Build vs. Buy Remains Relevant
The regulatory demands and pressures to produce yield for investors put technology at the forefront of the evolution. The decision to build technology internally or buy from external providers has more relevancy than ever before. It is increasingly difficult for all but the largest companies to do development in-house. Firms must decide to either develop and operate the technology in-house or purchase an external solution. It is becoming significantly complicated for financial institutions to develop internally, because the pace of change is so high and the complexity is increasing so rapidly. Because companies have so much pressure to hold their organizational costs down, it's difficult for them to develop industry-leading technologies and to invest in the talent required to manage and evolve the technology.
While there are perceived advantages to build or buy approaches, much of the decision comes down to cost and control. Building and supporting an internal system requires a best-in-class pool of resources that can provide cross-functional expertise for front-to-back office technologies. This can be extremely cost prohibitive and detract from a firm's focus on core competencies, such as gathering and managing assets. As a general theme, we see clients trying to concentrate their internal efforts on areas that they think are going to be real differentiators for them. Increasingly, that tends to be around investment decision making and the investment management process.
Financial institutions often want the complete control that is achieved through an in-house system. Realistically, the cost can be an obstacle and many firms take a hybrid approach in which they can control priority data, modelling and inputs. Fortunately, there are solutions providers with the flexibility to serve clients operating under both models. Flexible software solutions allow clients a choice over the level of control that works for their specific business. Gone are the days of "one-size-fits-all" solutions for financial institutions. Collaborative partnerships between clients and providers are paramount to being successful.
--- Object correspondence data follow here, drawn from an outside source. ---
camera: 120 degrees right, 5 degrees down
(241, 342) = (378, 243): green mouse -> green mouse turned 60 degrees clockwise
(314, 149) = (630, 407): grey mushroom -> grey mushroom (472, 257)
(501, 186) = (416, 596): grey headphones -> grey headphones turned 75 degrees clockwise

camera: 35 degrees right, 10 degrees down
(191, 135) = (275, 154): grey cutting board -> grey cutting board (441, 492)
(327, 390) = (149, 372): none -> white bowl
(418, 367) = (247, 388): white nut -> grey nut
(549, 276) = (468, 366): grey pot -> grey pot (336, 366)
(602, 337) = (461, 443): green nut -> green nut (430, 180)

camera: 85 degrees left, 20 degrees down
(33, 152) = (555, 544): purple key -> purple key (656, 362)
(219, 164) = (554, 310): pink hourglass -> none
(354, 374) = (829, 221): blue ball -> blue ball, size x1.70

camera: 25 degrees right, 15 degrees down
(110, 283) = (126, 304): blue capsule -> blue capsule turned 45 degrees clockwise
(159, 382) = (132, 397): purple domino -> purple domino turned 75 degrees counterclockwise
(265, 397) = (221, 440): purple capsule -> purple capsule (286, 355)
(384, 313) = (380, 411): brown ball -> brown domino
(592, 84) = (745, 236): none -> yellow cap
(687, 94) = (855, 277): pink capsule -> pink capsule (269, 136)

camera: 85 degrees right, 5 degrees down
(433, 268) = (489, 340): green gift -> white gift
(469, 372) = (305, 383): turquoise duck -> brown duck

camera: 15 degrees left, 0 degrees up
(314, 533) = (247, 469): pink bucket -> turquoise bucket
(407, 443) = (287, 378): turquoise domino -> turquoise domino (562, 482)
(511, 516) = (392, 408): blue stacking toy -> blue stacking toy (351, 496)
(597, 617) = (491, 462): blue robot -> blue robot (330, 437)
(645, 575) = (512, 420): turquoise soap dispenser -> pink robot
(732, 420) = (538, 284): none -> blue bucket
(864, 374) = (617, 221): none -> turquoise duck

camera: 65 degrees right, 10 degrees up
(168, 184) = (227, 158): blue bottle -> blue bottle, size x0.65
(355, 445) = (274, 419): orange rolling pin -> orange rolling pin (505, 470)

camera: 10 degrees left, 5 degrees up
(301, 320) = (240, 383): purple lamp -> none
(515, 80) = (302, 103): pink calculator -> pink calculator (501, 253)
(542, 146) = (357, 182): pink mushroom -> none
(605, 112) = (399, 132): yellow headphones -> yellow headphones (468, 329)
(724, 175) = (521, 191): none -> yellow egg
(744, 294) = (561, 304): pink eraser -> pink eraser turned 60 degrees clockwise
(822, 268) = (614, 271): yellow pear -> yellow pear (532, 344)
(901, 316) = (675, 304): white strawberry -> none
Some of the advantages of purchasing an external software solution are scale, total cost of ownership and speed to market. For example, when entering a new geography, it is very efficient to work with a provider with established requirements for those markets. To manage the software in-house would take time and expertise to build up the required capabilities. Regardless of whether you're developing the software yourself or licensing the software, it is important to have people internally who understand the application and can respond to the front office when there are critical decisions to be made.
Choosing the Right Partner
All of these factors have significant implications for technology providers who must stay close to their clients to anticipate needs and develop solutions that can be rapidly deployed. As a result, there has been significant increased involvement from external stakeholders in the evolution of investment technology. In tackling these challenges, financial institutions need to be comfortable that they are working with partners who are proactively investing in technology to keep up with evolving regulation and investment strategies. Ultimately, the clients should play an important role in determining the priorities of their technology provider and where they should be allocating their technology investment dollars.
Flexible and multi-functional automated platforms with greater transparency into the investment lifecycle are now needed to meet evolving investor needs, regulatory requirements and front-office demands, as well as stay competitive.